World Bank urges Kenya to alter law on servers abroad

A server room.

The World Bank has asked Kenya to revoke a law that forces companies to store sensitive personal data on servers located within the country as one of the ways to ease trade in digital services with other countries.

The global lender says such curbs are hindering cross-border trade in digital services.

It has asked Kenya to upgrade the current Data Protection Act and related instruments such as the Health Information System Policy to scrap requirements for data localisation and adopt compatible and interoperable standards, in a move towards a single regional data market.

“In particular, Kenya may seek to reduce data localisation requirements at least for privately generated personal data within its legal framework,” said the World Bank in its Country Economic Memorandum for Kenya.

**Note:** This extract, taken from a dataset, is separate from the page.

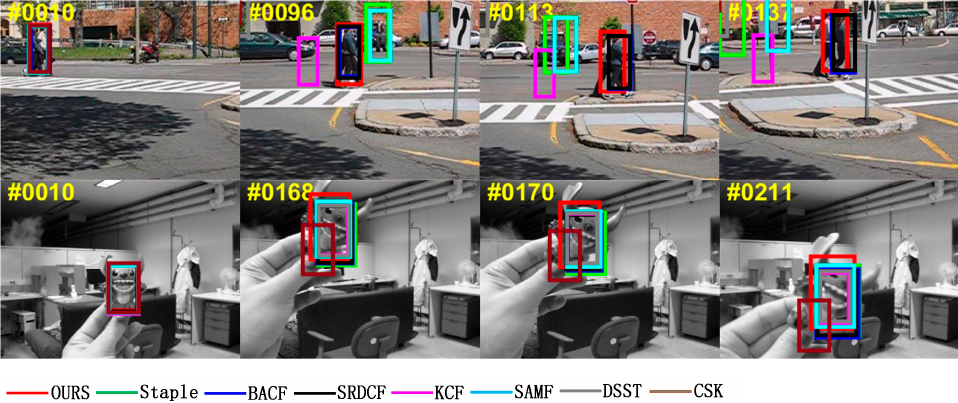
Figure 8. Visual comparison with eight trackers in the “Couple_1” and “Toy_1” video sequences in an occlusion challenge scenario.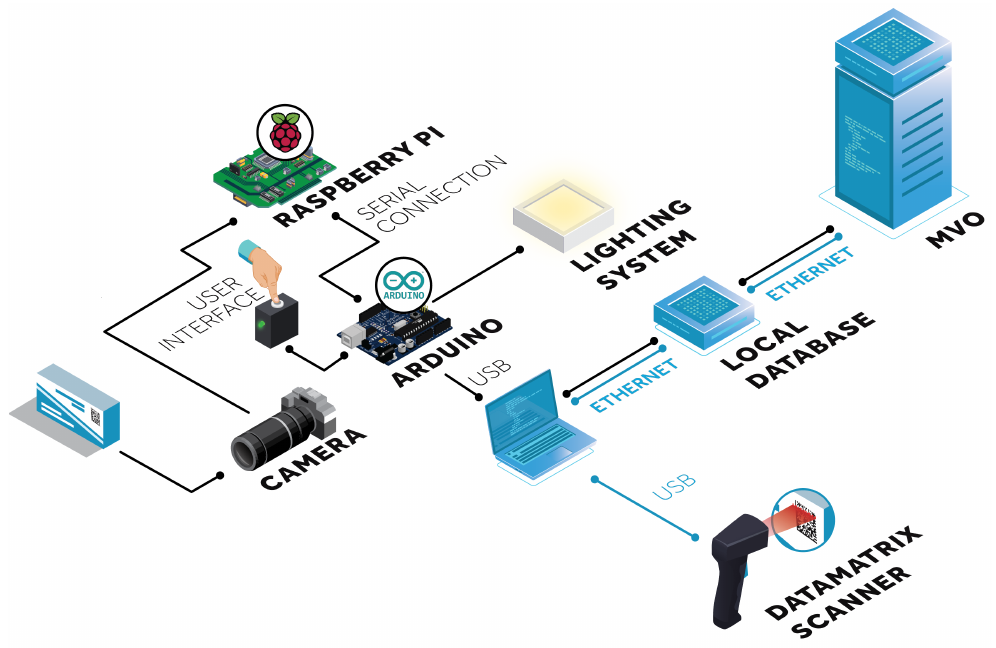
Figure 5. System architecture schematic. The current process is illustrated by the blue arrows while the proposed methodology is represented by the black ones. The connection from the MVO to the computer, in order to give visual feedback on the medicine packages, has not been implemented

This comes at a time when thousands of digital service providers including global giants such as Google, Meta, TikTok, Netflix, Oracle, and Microsoft operate in Kenya making them a crucial cog in job creation and economic output.

As the world rapidly digitises, data has been referred to as the “oil of the digital economy”, underlining the great power that its controllers such as banks, e-commerce firms, telecommunications companies, content sites, health facilities, schools, and digital service providers wield. To safeguard this increasingly huge volume of sensitive information being held by private entities, Kenya enacted the Data Protection Act, of 2019 which requires data handlers to host it locally in what is known localisation.

Some of the sensitive data identified by the law include the natural person’s race, health status, ethnic social origin, conscience, belief, genetic data, and biometric data.

Others are property details, marital status, family details including names of the person’s children, parents, spouse or spouses, sex, or the sexual orientation of the subject.

Under the Act, data controllers or processors can only share specific sensitive information across borders with the approval of the Data Commissioner. Kenya is among 31 African countries out of the 54 that have enacted data protection laws as of February 2020.